One is that the couples don't recognise the thin edge of a wedge when it's pushed up against them, so once they roll over for one person they're doomed.
And the other is simply that, for whatever reason, they lack the confidence to just say no.
Admittedly I don't think a wedding is supposed to be seen as a chore, but I'm honestly more concerned about the marriage. I'm already looking forward to September 14th, which is the first day of my married life (wedding is the 13th) because it's going to be the best day ever - I've just got a wedding to get through to get there!
Do it with a smile, of course you can invite 30 people that will be let me see at £60...£1800. (Just pulled the figure out of the air as no idea of your budget but you get the gist). Obviously you will need the money upfront as well.
If you let these people have their way now they will think they can always walk all over you. Get your balls and use them!!!! (I wish someone gave me this advice)
Steph xx
Marriage is about a man & a woman. Weddings are about showing that off to the world. Surviving the run-up is an *acid* test. Right now, your ability to keep your intended on track has slipped. There are several months in which to remedy this, so panic not, but focus. Have invites gone out (already?) or is it just word of mouth?
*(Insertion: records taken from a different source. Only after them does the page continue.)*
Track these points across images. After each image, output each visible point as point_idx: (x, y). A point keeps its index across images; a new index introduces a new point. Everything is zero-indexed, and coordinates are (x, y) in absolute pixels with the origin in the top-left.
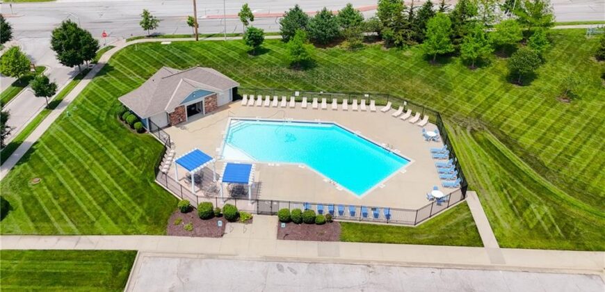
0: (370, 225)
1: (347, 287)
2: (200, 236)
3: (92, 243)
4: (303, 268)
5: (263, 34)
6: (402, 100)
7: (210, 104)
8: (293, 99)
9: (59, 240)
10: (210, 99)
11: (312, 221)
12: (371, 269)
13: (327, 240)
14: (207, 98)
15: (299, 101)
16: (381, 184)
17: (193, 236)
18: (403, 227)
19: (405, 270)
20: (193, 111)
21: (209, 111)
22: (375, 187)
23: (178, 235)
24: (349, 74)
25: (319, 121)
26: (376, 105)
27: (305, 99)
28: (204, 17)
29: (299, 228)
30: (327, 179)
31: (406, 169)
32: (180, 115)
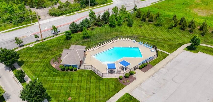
2: (132, 81)
3: (114, 99)
4: (157, 74)
6: (121, 37)
11: (145, 66)
18: (157, 58)
23: (128, 84)
26: (116, 40)
27: (101, 44)
28: (31, 35)
30: (133, 58)
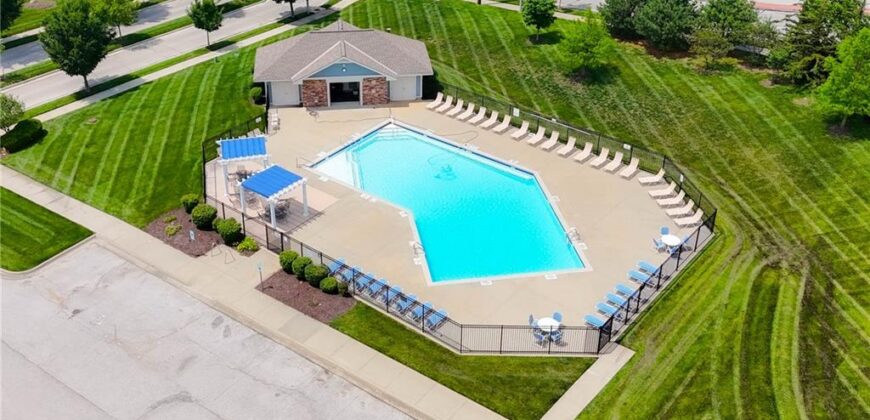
0: (396, 322)
1: (264, 383)
2: (174, 245)
4: (243, 333)
5: (553, 7)
7: (373, 91)
8: (507, 119)
9: (43, 191)
10: (374, 82)
11: (316, 283)
12: (324, 377)
13: (313, 317)
14: (369, 80)
15: (515, 124)
16: (487, 281)
17: (167, 242)
18: (440, 347)
19: (369, 400)
20: (343, 94)
21: (370, 102)
22: (475, 280)
23: (154, 235)
24: (656, 109)
25: (515, 164)
26: (642, 168)
27: (525, 125)
29: (295, 286)
30: (415, 243)
31: (558, 276)
32: (317, 93)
Now OH won't budge - of course not, he's been leant on by his family & to move out needs a face saver. So one of you (or a pet or a vehicle) needs to go sick for a month so you Can't Afford X. It's all about saving his face to allow him to apologise & say of course we're delighted & we'd love to see you, but (Insert most manipulative relative's name here) is hosting a special wedding lunch for us so you can have the party & the evening do and we can have the tiny wedding we can afford...
Bella's suggestion that you put a price on each additional head that they stump up for in advance is a corker! Just check you know where the nearest defibrillator is...
Just remember that while you marry the man, you will also have to have strategies handy to manage his family & if he's vulnerable to pressure, you'll need a bundle of tools. (I recommend distance as a cracking good start.)
Both sets of parents will see it 'their son/daughters wedding' so think that gives them a say in it.
I was very firm with my future in laws when we started the wedding so they got the message early on and didn't try to pressure my OH into anything.
Best thing is to sit down with your OH and ask him 'Is this what YOU want or what your PARENTS want'?
Ain't that the truth!
After having worked for over 400 couples getting married, I dearly wish I had a crisp tenner for every time I've been thinking just that as I listened to the latest aggravation they were getting ...
Unless they're paying for the whole pantomime, parents should just !!!!!! and realise who and what a wedding is supposed to be about.